Try to think about these sentences in terms of a question, along the lines of what Booth framed in the reading I distributed. What is a focused question that you might explore? I believe Duffett gives quite a few questions on how fans act, why fans are attached to objects of fandom, and how fans see themselves and perceptions of their communities. So, reshaping the default paper option I outlined last week, you might explore your own interest and attachments, or you might attempt to look at a community from a distance. You might look at the various economic circulations in a fan community, or you might look at the symbolic meaning, the identities and values, fans draw from their objects. Additionally, you might look at how both the objects of fandom and the community negotiate questions of race, gender, and sexuality.

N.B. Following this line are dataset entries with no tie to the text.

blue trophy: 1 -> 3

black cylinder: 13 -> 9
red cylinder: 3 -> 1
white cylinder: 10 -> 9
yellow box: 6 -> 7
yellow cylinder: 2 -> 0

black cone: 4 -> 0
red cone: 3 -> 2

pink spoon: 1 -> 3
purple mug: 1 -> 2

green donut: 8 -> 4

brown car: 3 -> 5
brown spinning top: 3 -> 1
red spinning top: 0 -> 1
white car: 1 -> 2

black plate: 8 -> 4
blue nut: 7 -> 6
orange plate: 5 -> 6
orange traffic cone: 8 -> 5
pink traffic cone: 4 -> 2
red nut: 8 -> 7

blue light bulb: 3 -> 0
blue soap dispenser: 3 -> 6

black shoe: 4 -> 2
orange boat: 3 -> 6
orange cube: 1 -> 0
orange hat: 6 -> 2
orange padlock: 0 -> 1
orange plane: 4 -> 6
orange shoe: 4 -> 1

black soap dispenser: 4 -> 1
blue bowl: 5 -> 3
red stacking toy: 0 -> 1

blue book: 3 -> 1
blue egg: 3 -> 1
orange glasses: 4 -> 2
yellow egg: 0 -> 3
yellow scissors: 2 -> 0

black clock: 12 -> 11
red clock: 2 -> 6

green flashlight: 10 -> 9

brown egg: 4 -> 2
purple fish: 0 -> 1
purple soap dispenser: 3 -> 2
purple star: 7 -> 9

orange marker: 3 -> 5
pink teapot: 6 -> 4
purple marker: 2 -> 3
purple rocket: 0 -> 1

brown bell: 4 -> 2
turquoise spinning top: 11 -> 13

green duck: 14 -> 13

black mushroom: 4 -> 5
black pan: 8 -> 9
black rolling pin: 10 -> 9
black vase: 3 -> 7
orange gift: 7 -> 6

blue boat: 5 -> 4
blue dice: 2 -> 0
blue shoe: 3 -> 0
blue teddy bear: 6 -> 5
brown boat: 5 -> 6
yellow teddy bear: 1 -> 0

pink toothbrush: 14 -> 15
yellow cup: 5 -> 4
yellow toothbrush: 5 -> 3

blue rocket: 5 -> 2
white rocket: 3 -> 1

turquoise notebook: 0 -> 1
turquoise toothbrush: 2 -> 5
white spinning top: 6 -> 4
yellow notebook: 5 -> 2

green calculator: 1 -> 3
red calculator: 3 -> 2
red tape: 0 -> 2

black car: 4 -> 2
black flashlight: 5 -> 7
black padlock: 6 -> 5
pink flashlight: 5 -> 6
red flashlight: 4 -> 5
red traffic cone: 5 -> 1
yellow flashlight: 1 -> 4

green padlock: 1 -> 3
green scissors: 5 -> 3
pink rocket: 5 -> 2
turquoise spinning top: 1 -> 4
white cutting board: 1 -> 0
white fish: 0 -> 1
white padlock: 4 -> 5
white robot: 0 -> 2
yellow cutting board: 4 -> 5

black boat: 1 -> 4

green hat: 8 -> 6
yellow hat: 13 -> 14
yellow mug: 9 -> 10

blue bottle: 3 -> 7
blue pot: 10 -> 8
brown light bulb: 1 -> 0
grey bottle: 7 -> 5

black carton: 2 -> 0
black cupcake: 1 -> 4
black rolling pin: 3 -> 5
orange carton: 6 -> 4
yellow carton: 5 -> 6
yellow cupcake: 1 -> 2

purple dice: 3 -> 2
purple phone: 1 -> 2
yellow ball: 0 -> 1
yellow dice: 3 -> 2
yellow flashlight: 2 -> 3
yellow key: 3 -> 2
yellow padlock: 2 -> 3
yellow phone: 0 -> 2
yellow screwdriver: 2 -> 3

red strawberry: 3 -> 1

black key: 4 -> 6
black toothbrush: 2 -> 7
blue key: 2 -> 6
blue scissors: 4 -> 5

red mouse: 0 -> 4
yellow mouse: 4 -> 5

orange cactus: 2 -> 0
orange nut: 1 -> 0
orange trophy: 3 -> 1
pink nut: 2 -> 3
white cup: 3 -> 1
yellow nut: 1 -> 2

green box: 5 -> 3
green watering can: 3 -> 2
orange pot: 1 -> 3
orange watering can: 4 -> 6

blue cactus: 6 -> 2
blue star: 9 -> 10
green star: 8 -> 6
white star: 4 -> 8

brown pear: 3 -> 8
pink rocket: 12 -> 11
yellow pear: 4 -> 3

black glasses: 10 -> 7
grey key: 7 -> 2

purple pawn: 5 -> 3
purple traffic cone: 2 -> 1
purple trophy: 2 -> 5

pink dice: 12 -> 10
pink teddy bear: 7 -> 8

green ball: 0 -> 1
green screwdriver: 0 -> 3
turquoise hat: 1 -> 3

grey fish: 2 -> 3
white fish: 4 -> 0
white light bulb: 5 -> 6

Of course, there is also the possibility that you develop a topic disconnected from fandom. If you choose to do this, then you need to locate a debate in popular culture. The best way to do this is with a smart essay–such as the Gladwell essay I shared, or the Franken essay–that gives you material to research to which you can respond.
Homework
Since I will be out of town next week, I will ask you to continue with your weekly writing. Additionally, however, I wanted to set the deadline for the first drafts of your longer paper: these will be due on November 17th. Since we will not be meeting for class next week, I strongly advise you to begin working on the paper. Don’t begin with a general introduction, rather, begin by summarizing the text to which you will respond–highlighting both its central claims and acknowledging what it supplies as evidence for those claims.